Konsekuensi Hukum dan Aturan Digital Services Act (DSA)
Keputusan Pengadilan Belanda ini menekankan betapa seriusnya Eropa dalam menegakkan kedaulatan digital dan melindungi warganya dari manipulasi teknologi. DSA memberikan wewenang luas kepada otoritas untuk memaksa platform besar, atau yang disebut Very Large Online Platforms (VLOPs), untuk mematuhi standar baru.
Perintah perubahan ini berlaku tidak hanya untuk Instagram, tetapi juga Facebook, karena keduanya menggunakan sistem algoritma dan profil pengguna yang serupa. Kedua aplikasi tersebut harus menyertakan opsi yang memungkinkan pengguna memilih pengalaman linimasa yang lebih "netral".
Jangka waktu 14 hari yang diberikan adalah batas waktu yang sangat ketat untuk sebuah perusahaan sekelas Meta. Perubahan mendasar pada arsitektur feed, yang merupakan jantung bisnis iklan mereka, membutuhkan usaha rekayasa yang masif.
Baca Juga :
Jika Meta gagal memenuhi tenggat waktu ini, perusahaan tersebut berpotensi menghadapi denda yang sangat signifikan. Hal ini menunjukkan bahwa era self-regulation bagi raksasa teknologi telah berakhir di Eropa; sekarang adalah era kepatuhan yang ketat.

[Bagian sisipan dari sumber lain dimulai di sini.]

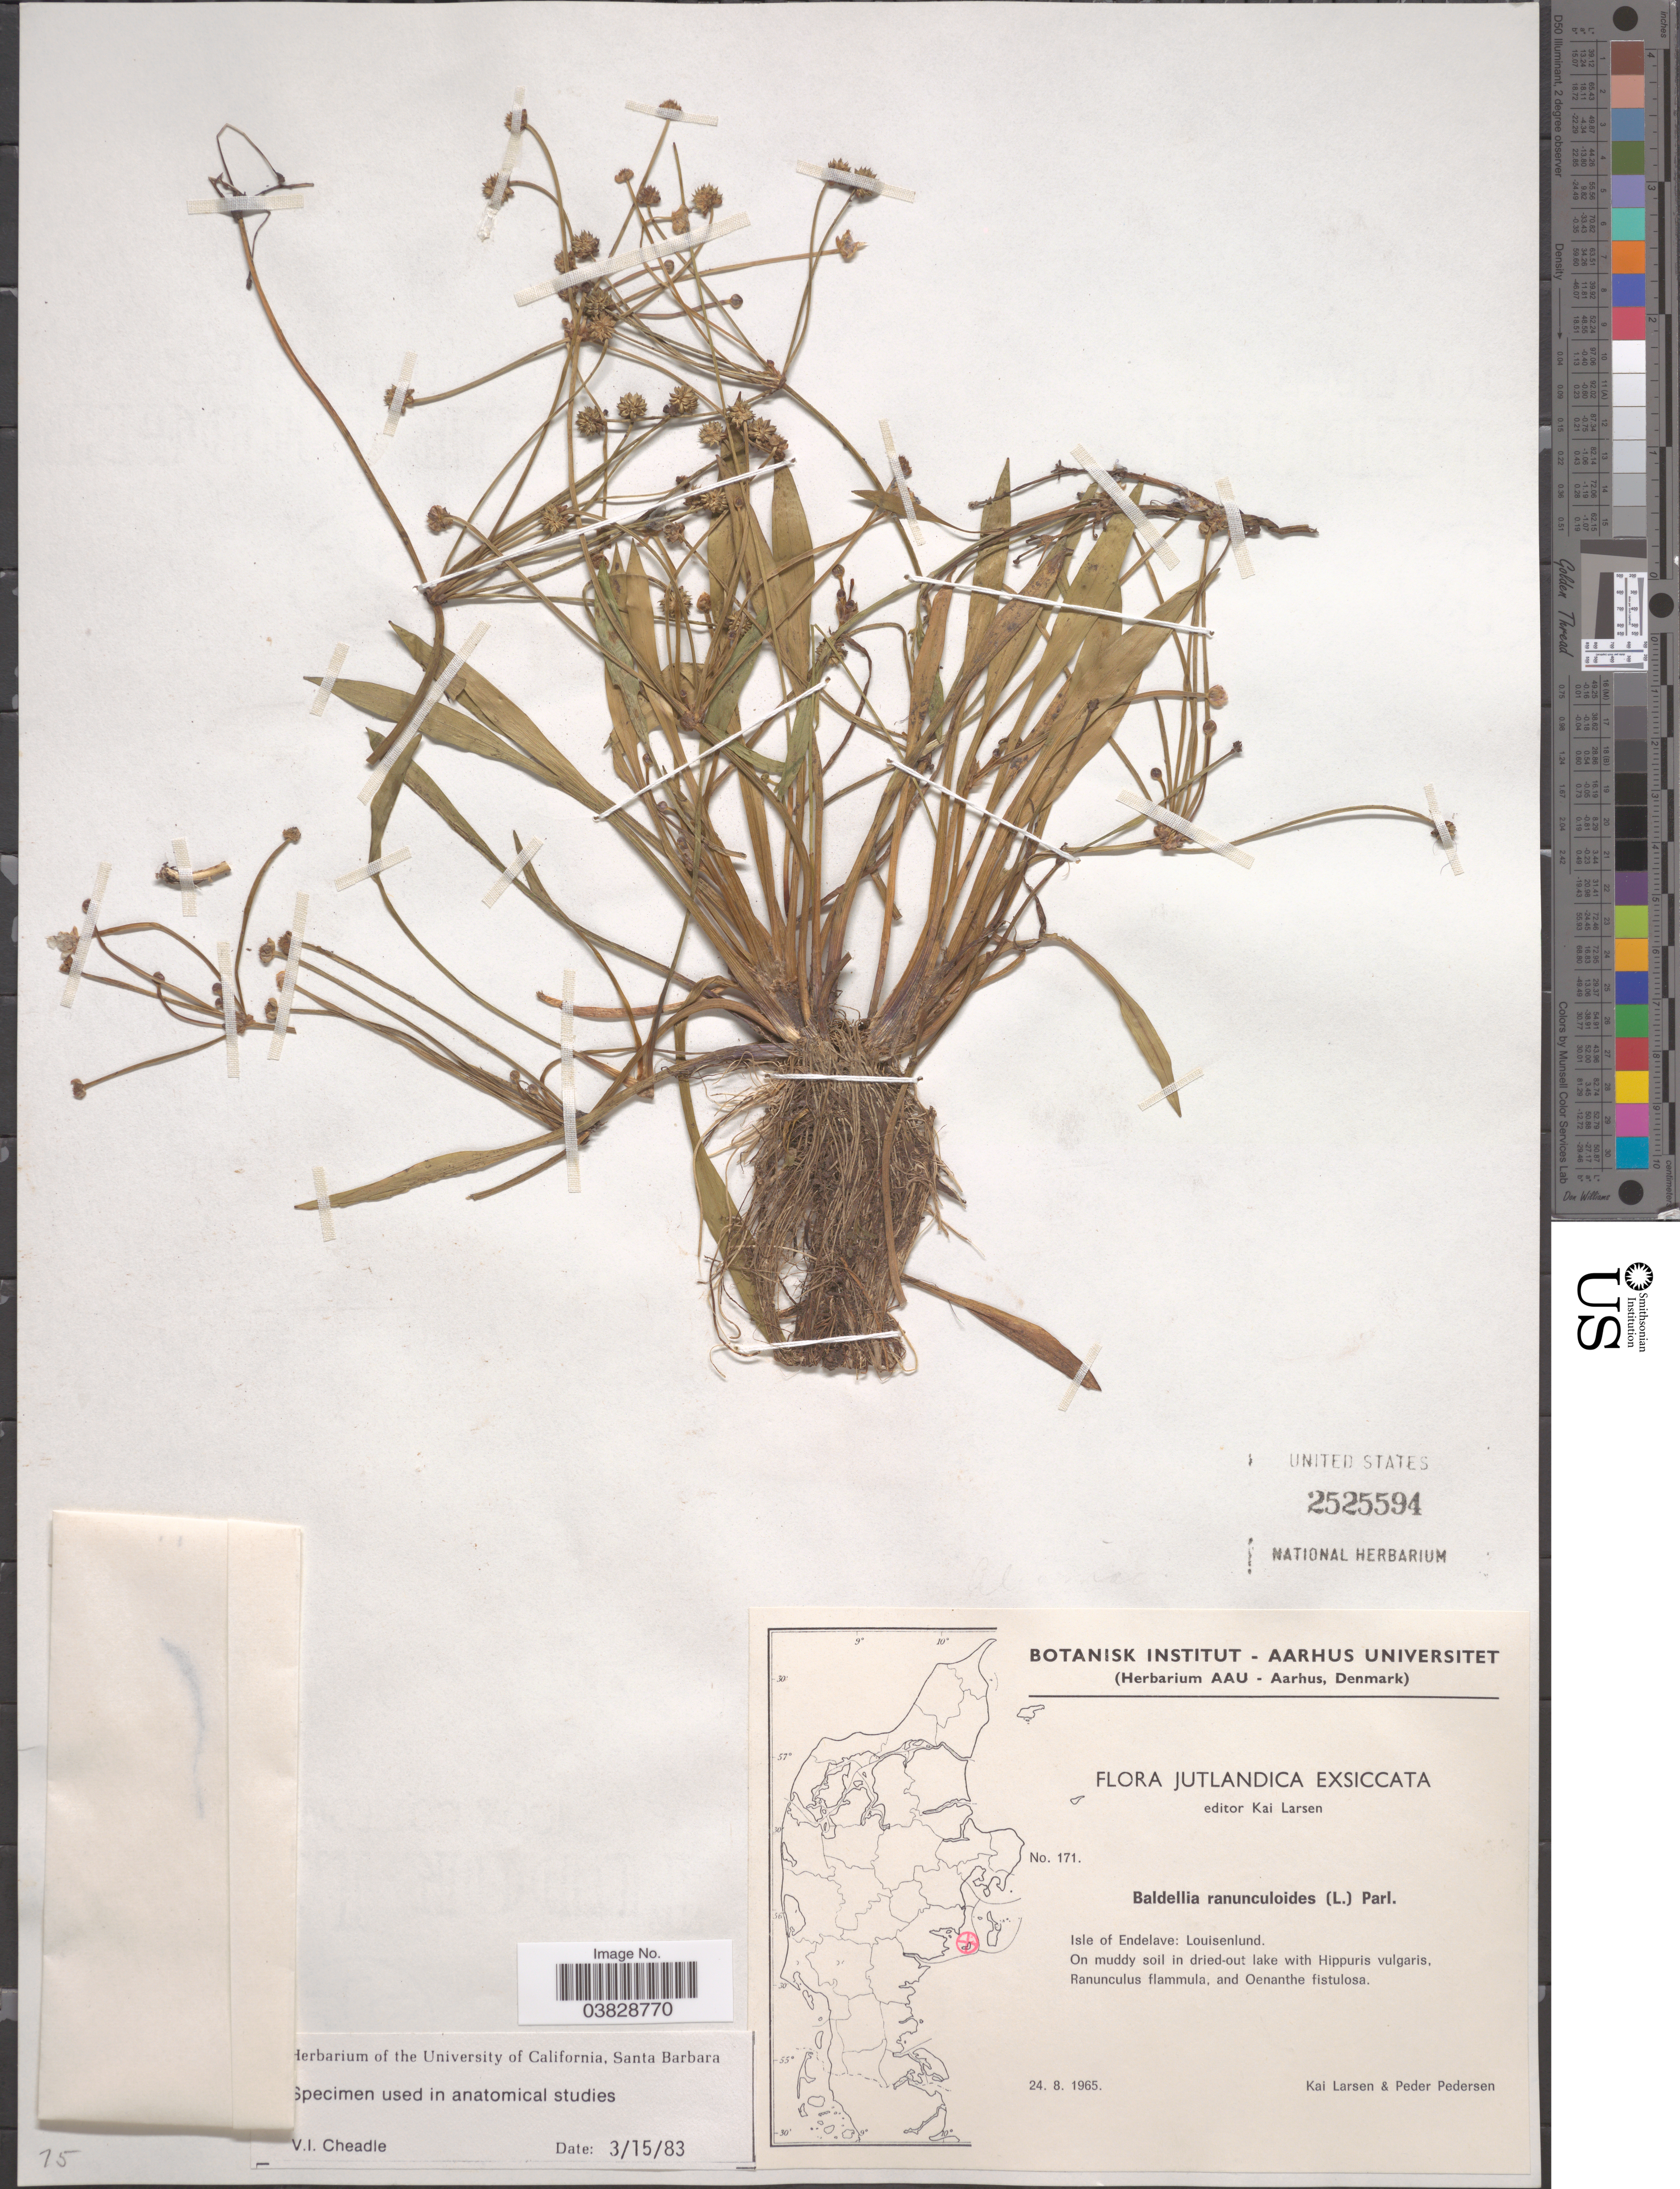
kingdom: Plantae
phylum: Tracheophyta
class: Liliopsida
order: Alismatales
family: Alismataceae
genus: Baldellia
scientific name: Baldellia ranunculoides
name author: (L.) Parl.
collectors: K. Larsen & P. Pedersen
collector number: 171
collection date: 1965-08-24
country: Denmark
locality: Jutlandica. Isle of Endelave: Louisenlund.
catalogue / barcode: US 2525594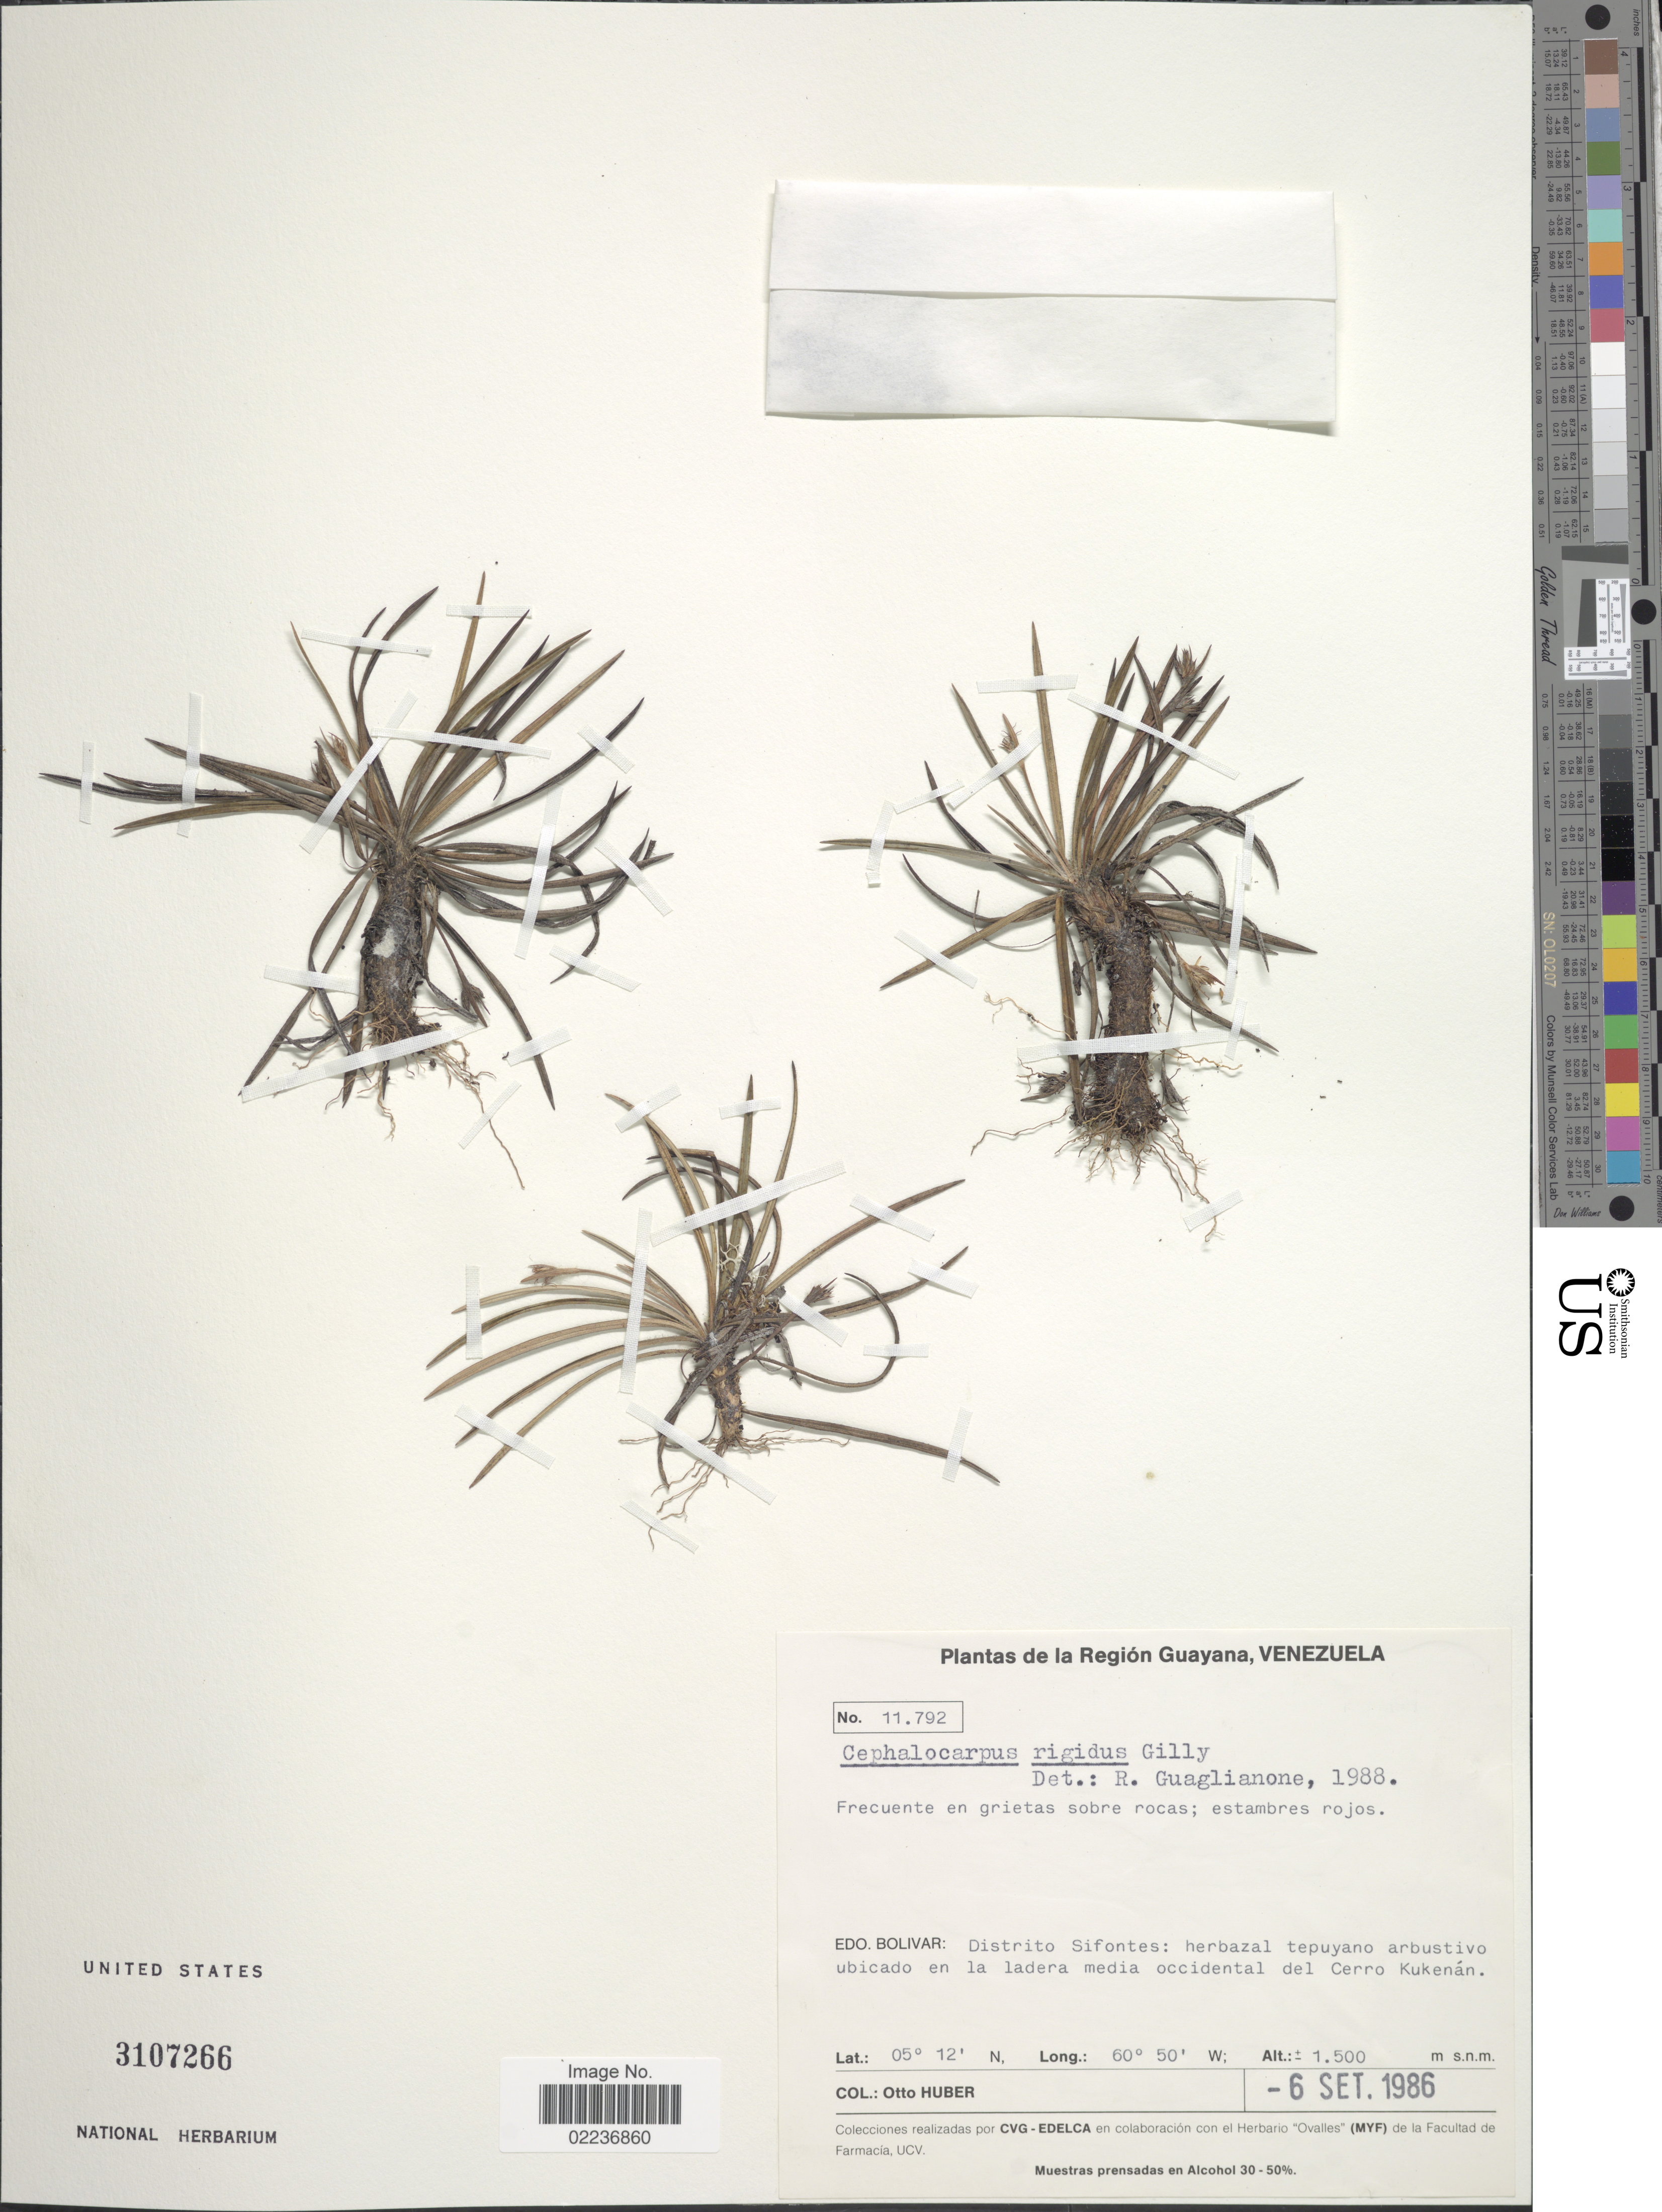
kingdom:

5 Poin Penting Perubahan Instagram dalam 14 Hari
Tuntutan untuk mengubah Instagram Pola Gelap Eropa memiliki beberapa poin kunci yang harus dipenuhi Meta agar sesuai dengan Aturan Digital Services Act. Perubahan ini akan memengaruhi jutaan pengguna di Uni Eropa:
- Opsi Linimasa Sederhana: Meta harus memperkenalkan opsi feed alternatif yang jauh lebih sederhana dan tidak bergantung pada profiling pengguna yang ekstensif.
- Penghentian Ketergantungan Profiling: Praktik konten rekomendasi yang sepenuhnya didasarkan pada aktivitas riwayat pengguna harus dihentikan sebagai standar bawaan atau, setidaknya, dijadikan opsi yang mudah dimatikan.
- Transparansi Algoritma: Pengguna harus diberikan kejelasan yang lebih baik tentang mengapa konten tertentu direkomendasikan kepada mereka.
- Berlaku untuk Facebook: Perubahan serupa harus diterapkan pada aplikasi Facebook, memastikan konsistensi dalam kepatuhan DSA di seluruh platform Meta.
- Tenggat Waktu Kepatuhan: Semua perubahan wajib diimplementasikan dalam waktu dua minggu sejak keputusan pengadilan dikeluarkan.
Penyediaan opsi linimasa yang sederhana ini diharapkan dapat memberdayakan pengguna, memberi mereka kontrol nyata atas informasi yang mereka terima, dan mengurangi potensi efek manipulatif dari algoritma kecerdasan buatan.
Baca Juga :
Dampak Jangka Panjang bagi Pengguna di Seluruh Dunia
Meskipun perintah ini secara langsung hanya berlaku di Uni Eropa, implikasinya meluas secara global. Ketika Meta dipaksa untuk membangun kembali arsitektur feed-nya agar kompatibel dengan DSA, sering kali mereka menerapkan fitur kepatuhan tersebut ke seluruh basis pengguna di dunia, termasuk di Indonesia.
Pengalaman serupa terlihat ketika GDPR (General Data Protection Regulation) memaksa Meta mengubah pengaturan privasi; fitur tersebut akhirnya tersedia bagi pengguna di Asia.
Oleh karena itu, ada kemungkinan besar bahwa pengguna Instagram dan Facebook di Indonesia juga akan segera mendapatkan opsi feed yang lebih sederhana dan bebas dari rekomendasi profil yang intensif. Hal ini akan menjadi kemenangan besar bagi pengguna yang merindukan tampilan linimasa yang lebih bersih dan kurang manipulatif.